Imperial Pacific International (IPI) is set to request an extension to the 31 August 2018 deadline for completion of its Saipan IR Imperial Pacific Resort.
According to a report in the Saipan Tribune, IPI general counsel Philip J Tydingco told the Commonwealth Casino Commission (CCC) last week that the company was struggling to meet the August deadline, despite signing a revised agreement only last July.

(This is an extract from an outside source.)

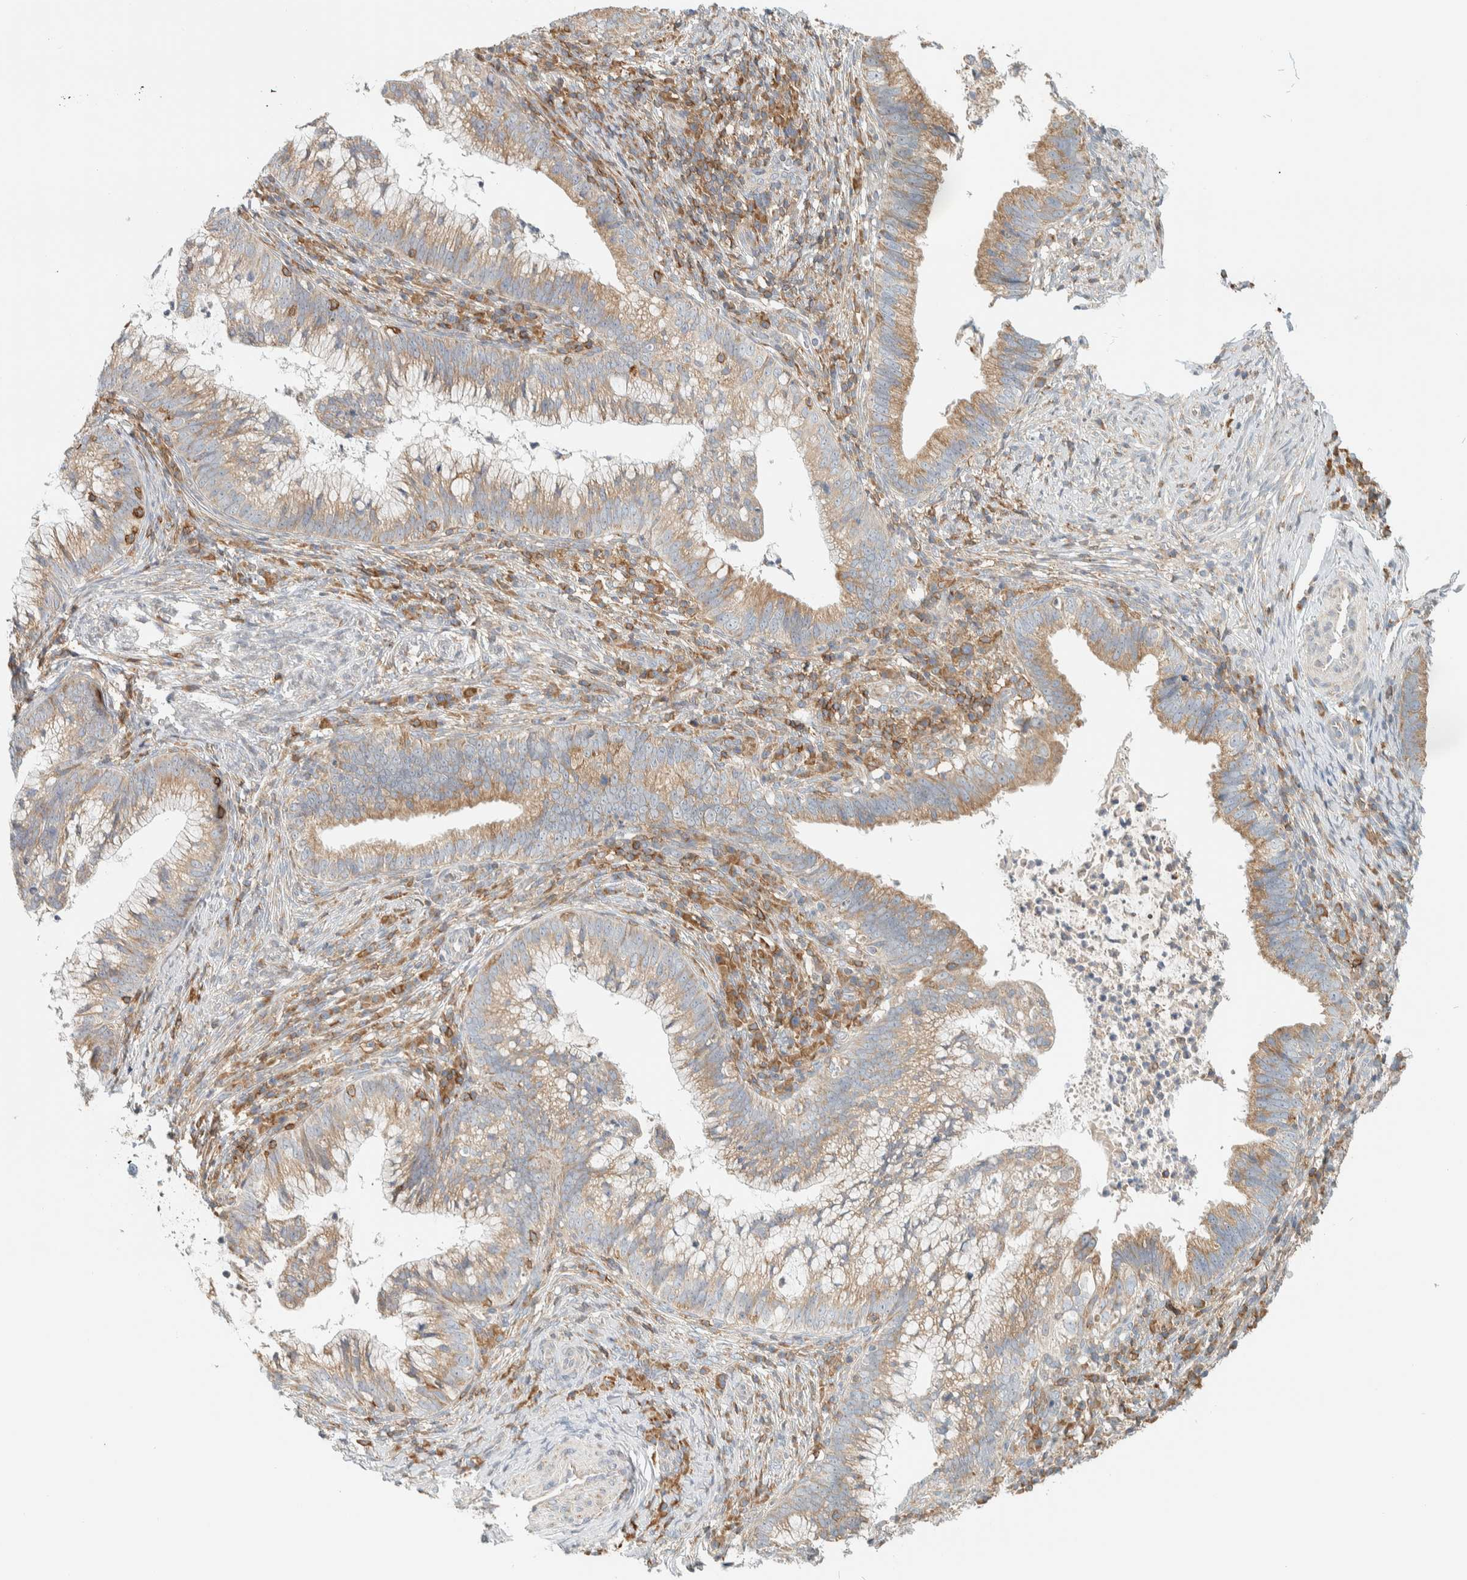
{"staining": {"intensity": "moderate", "quantity": ">75%", "location": "cytoplasmic/membranous"}, "tissue": "cervical cancer", "cell_type": "Tumor cells", "image_type": "cancer", "snomed": [{"axis": "morphology", "description": "Adenocarcinoma, NOS"}, {"axis": "topography", "description": "Cervix"}], "caption": "Moderate cytoplasmic/membranous protein expression is seen in approximately >75% of tumor cells in adenocarcinoma (cervical).", "gene": "CCDC57", "patient": {"sex": "female", "age": 36}}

Phase one of Imperial Pacific Resort, which incorporates a 329-room luxury hotel, 14,140 square meters of gaming area, 3,870 square meters of food and beverage outlets, 186 square meters of retail space, 930 square meters of meeting space, 15 villas and 1,500 square meters of spa/fitness area, was originally scheduled for completion in 2016. IPI was previously granted a 10-month extension before last year’s agreement extended that deadline to 31 August 2018.
Despite CCC Executive Director Edward Deleon Guerrero warning recently that failure to meet the deadline would constitute violation of the casino license agreement, Tydingco said this latest extension request is “given what the engineers and the contractors say we can achieve in a safe engineering manner.”
“It should be done in a safe engineering and constructional manner, so that is sort of the guiding principal,” he said.
IPI main contractor, MCC International, was kicked off the job last year after it was found to be using illegal Chinese workers for construction of the resort. There are currently 216 workers on site under a deal with new contractor Pacific Rim Constructors, while IPI is awaiting the arrival of more workers in March after having 1,542 visas approved.
The Hong-Kong listed company has been in the headlines for all the wrong reasons in recent weeks following an explosive Bloomberg report alleging widespread corruption among government officials and near zero oversight of IPI’s operations. As reported by IAG last week, Deleon Guerrero blamed the comparatively huge sums of money rolling through IPI’s VIP tables on Macau casinos failing to report real volumes.